Spinks wrote in her article for Quartz that tools like WhatsApp voice notes are modeled off the use of WeChat - the Chinese mobile messaging service that acts as a digital cocoon. Its 700 million users can pay bills, make videos, and conduct group chats to share everything from voice notes to files. Some users even shun email in lieu of conducting business within WeChat.
But in the Western world, users tend to prefer a wider range of communications tools based on different, more specific needs. Voice messaging apps preserve colleagues’ tone and nuance. But they are also more informal. This can send mixed signals if you want to use voice notes in a business context.
So, before you introduce a voice messaging app to your global team, be specific about how - and when - it should be used. Write down a clear strategy that outlines the contexts in which voice notes are expected, and share that strategy with your team. Butler says this is especially important if you plan to use voice messaging apps for client communication:
"Occasionally, we use WhatsApp voice notes to communicate with our clients. However, this is only in very specific situations - usually with clients [whom] we have a strong rapport with and who view us as an extension of their team, not just a service provider. This is because compared to a phone call or email, voice notes are more informal."
Every person matters on a small, remote team. And those teams are more productive when they all use the same tools. That means it’s important to have all of your team members use a voice messaging app if you choose to introduce one.

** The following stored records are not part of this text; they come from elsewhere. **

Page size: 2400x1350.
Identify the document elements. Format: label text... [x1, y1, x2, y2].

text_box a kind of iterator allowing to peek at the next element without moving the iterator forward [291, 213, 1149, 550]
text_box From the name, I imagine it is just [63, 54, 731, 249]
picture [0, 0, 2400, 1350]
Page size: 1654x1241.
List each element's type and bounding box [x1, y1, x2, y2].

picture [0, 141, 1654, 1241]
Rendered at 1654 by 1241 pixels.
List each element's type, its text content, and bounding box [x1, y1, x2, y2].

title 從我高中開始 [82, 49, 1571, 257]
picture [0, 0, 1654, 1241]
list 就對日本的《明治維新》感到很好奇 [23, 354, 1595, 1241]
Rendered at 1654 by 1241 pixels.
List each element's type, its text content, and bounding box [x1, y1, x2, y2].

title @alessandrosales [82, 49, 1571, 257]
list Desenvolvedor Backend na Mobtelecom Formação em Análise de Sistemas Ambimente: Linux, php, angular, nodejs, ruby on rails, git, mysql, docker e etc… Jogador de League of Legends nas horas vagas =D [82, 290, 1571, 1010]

This might cause some apprehension. Colleagues could worry that access to their personal numbers creates a blurred boundary between work and home - especially if they live in countries that try to segment these two spheres of life.
To alleviate this, clarify expectations with your team. Start by reviewing the nuance of who you’ll be communicating with: Where in the world do these people live? Which working hours they keep relative to your own? When are they most likely to reach out? Based on his experience using voice notes in the global finance world, Butler says the answers to all these questions will help your own team understand how to use them:
"I would say it depends on the organization and industry. For our company, and in finance in general, we don't mind communicating outside of normal business hours - but most communication is off on the weekends. There is definitely a line where business can spill into personal life, so a policy needs to be put in place in the beginning."
With more than one billion global users, WhatsApp is the world’s most popular messaging tool. So, it makes sense that small, globally dispersed teams use it to stay connected. Voice messaging tools like WhatsApp voice notes are still in an early stage of mass adoption. But they are also growing in value. That makes them a sweet spot for global teams that need to stay in touch when those teams are oceans apart.